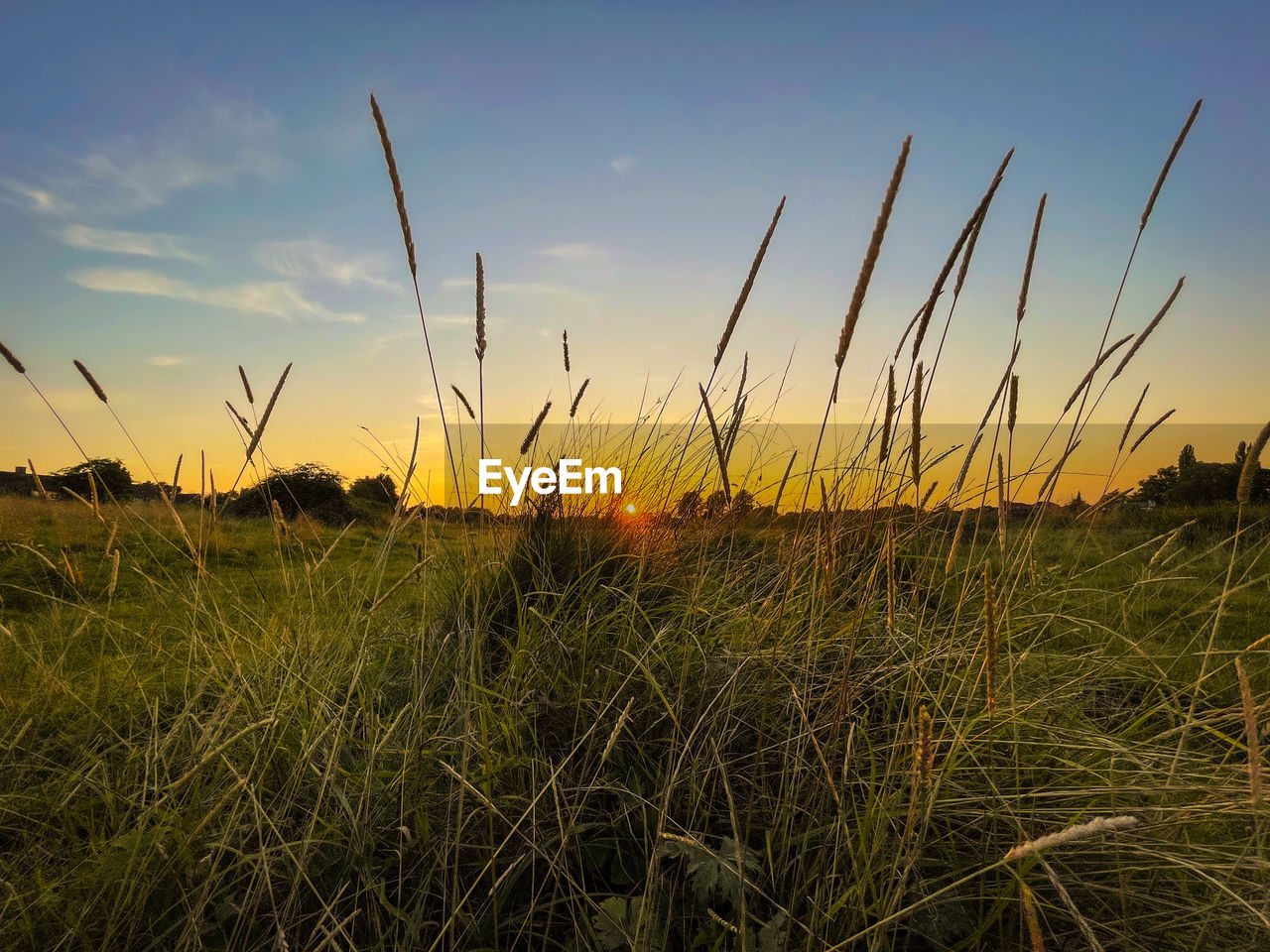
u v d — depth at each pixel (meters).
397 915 1.41
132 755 1.92
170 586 2.92
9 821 1.88
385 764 1.96
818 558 1.91
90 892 1.50
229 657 2.45
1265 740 1.84
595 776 1.78
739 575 2.92
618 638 2.33
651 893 1.35
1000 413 2.04
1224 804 1.41
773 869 1.57
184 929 1.44
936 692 2.21
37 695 2.28
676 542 3.05
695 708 2.07
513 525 3.10
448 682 2.38
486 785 1.66
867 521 2.33
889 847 1.59
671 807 1.79
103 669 2.41
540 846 1.62
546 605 2.72
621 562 2.95
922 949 1.46
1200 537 4.49
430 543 2.88
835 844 1.53
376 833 1.70
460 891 1.61
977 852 1.64
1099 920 1.51
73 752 2.11
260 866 1.52
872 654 2.41
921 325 1.67
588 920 1.43
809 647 2.11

* Exercise aim *
Print all records word for word, no images.

* Response area *
u v d — depth at each pixel (meters).
397 915 1.41
132 755 1.92
170 586 2.92
9 821 1.88
385 764 1.96
818 558 1.91
90 892 1.50
229 657 2.45
1265 740 1.84
595 776 1.78
739 575 2.92
618 638 2.33
651 893 1.35
1000 413 2.04
1224 804 1.41
773 869 1.57
184 929 1.44
936 692 2.21
37 695 2.28
676 542 3.05
695 708 2.07
513 525 3.10
448 682 2.38
486 785 1.66
867 521 2.33
889 847 1.59
671 807 1.79
103 669 2.41
540 846 1.62
546 605 2.72
621 562 2.95
922 949 1.46
1200 537 4.49
430 543 2.88
835 844 1.53
376 833 1.70
460 891 1.61
977 852 1.64
1099 920 1.51
73 752 2.11
260 866 1.52
872 654 2.41
921 325 1.67
588 920 1.43
809 647 2.11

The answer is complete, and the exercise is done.